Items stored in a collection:
▬▬▬

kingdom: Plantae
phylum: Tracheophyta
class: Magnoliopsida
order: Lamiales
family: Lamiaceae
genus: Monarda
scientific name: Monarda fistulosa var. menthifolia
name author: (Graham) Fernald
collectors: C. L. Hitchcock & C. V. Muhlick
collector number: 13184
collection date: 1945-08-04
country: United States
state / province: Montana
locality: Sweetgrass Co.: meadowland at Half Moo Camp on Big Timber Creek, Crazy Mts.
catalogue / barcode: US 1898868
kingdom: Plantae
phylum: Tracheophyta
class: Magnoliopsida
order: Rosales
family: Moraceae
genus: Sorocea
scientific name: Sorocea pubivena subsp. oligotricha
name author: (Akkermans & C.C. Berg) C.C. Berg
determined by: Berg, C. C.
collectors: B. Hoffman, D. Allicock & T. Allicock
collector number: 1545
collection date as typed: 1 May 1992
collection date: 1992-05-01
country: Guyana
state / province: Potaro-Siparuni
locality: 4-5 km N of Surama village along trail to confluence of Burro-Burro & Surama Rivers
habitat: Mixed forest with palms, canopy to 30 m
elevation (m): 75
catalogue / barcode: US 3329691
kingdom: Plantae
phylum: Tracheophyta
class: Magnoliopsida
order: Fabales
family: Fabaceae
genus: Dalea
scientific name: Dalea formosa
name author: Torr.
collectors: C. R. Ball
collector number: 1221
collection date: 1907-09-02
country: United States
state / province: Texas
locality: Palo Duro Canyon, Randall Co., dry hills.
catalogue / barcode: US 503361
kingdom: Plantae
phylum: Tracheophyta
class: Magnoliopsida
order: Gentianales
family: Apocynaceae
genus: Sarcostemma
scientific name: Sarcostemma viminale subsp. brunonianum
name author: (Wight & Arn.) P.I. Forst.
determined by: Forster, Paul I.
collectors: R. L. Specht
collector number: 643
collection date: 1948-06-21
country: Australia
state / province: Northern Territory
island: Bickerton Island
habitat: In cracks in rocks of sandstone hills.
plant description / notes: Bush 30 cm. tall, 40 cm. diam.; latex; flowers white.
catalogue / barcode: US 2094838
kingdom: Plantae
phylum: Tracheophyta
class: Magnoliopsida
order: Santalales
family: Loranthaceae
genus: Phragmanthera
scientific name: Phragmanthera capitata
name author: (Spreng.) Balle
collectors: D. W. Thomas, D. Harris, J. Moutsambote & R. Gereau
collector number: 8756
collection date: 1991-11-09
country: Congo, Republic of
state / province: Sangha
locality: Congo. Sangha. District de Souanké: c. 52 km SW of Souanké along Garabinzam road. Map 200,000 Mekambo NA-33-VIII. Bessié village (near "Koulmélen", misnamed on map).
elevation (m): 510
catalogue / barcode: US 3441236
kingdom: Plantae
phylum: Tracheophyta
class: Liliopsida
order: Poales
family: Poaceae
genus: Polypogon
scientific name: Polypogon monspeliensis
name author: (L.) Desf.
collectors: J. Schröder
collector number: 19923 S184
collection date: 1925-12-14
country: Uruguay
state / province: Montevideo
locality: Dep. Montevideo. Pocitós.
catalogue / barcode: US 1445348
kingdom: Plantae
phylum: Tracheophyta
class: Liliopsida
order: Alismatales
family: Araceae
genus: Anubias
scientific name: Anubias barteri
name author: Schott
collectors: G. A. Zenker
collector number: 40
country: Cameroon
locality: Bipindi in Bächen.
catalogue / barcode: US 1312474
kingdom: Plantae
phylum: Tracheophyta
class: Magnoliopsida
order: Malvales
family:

▬▬▬

* _Short task_
Copy every line of the records above word for word, keeping the same order.

* _Problem solution_
kingdom: Plantae
phylum: Tracheophyta
class: Magnoliopsida
order: Lamiales
family: Lamiaceae
genus: Monarda
scientific name: Monarda fistulosa var. menthifolia
name author: (Graham) Fernald
collectors: C. L. Hitchcock & C. V. Muhlick
collector number: 13184
collection date: 1945-08-04
country: United States
state / province: Montana
locality: Sweetgrass Co.: meadowland at Half Moo Camp on Big Timber Creek, Crazy Mts.
catalogue / barcode: US 1898868
kingdom: Plantae
phylum: Tracheophyta
class: Magnoliopsida
order: Rosales
family: Moraceae
genus: Sorocea
scientific name: Sorocea pubivena subsp. oligotricha
name author: (Akkermans & C.C. Berg) C.C. Berg
determined by: Berg, C. C.
collectors: B. Hoffman, D. Allicock & T. Allicock
collector number: 1545
collection date as typed: 1 May 1992
collection date: 1992-05-01
country: Guyana
state / province: Potaro-Siparuni
locality: 4-5 km N of Surama village along trail to confluence of Burro-Burro & Surama Rivers
habitat: Mixed forest with palms, canopy to 30 m
elevation (m): 75
catalogue / barcode: US 3329691
kingdom: Plantae
phylum: Tracheophyta
class: Magnoliopsida
order: Fabales
family: Fabaceae
genus: Dalea
scientific name: Dalea formosa
name author: Torr.
collectors: C. R. Ball
collector number: 1221
collection date: 1907-09-02
country: United States
state / province: Texas
locality: Palo Duro Canyon, Randall Co., dry hills.
catalogue / barcode: US 503361
kingdom: Plantae
phylum: Tracheophyta
class: Magnoliopsida
order: Gentianales
family: Apocynaceae
genus: Sarcostemma
scientific name: Sarcostemma viminale subsp. brunonianum
name author: (Wight & Arn.) P.I. Forst.
determined by: Forster, Paul I.
collectors: R. L. Specht
collector number: 643
collection date: 1948-06-21
country: Australia
state / province: Northern Territory
island: Bickerton Island
habitat: In cracks in rocks of sandstone hills.
plant description / notes: Bush 30 cm. tall, 40 cm. diam.; latex; flowers white.
catalogue / barcode: US 2094838
kingdom: Plantae
phylum: Tracheophyta
class: Magnoliopsida
order: Santalales
family: Loranthaceae
genus: Phragmanthera
scientific name: Phragmanthera capitata
name author: (Spreng.) Balle
collectors: D. W. Thomas, D. Harris, J. Moutsambote & R. Gereau
collector number: 8756
collection date: 1991-11-09
country: Congo, Republic of
state / province: Sangha
locality: Congo. Sangha. District de Souanké: c. 52 km SW of Souanké along Garabinzam road. Map 200,000 Mekambo NA-33-VIII. Bessié village (near "Koulmélen", misnamed on map).
elevation (m): 510
catalogue / barcode: US 3441236
kingdom: Plantae
phylum: Tracheophyta
class: Liliopsida
order: Poales
family: Poaceae
genus: Polypogon
scientific name: Polypogon monspeliensis
name author: (L.) Desf.
collectors: J. Schröder
collector number: 19923 S184
collection date: 1925-12-14
country: Uruguay
state / province: Montevideo
locality: Dep. Montevideo. Pocitós.
catalogue / barcode: US 1445348
kingdom: Plantae
phylum: Tracheophyta
class: Liliopsida
order: Alismatales
family: Araceae
genus: Anubias
scientific name: Anubias barteri
name author: Schott
collectors: G. A. Zenker
collector number: 40
country: Cameroon
locality: Bipindi in Bächen.
catalogue / barcode: US 1312474
kingdom: Plantae
phylum: Tracheophyta
class: Magnoliopsida
order: Malvales
family:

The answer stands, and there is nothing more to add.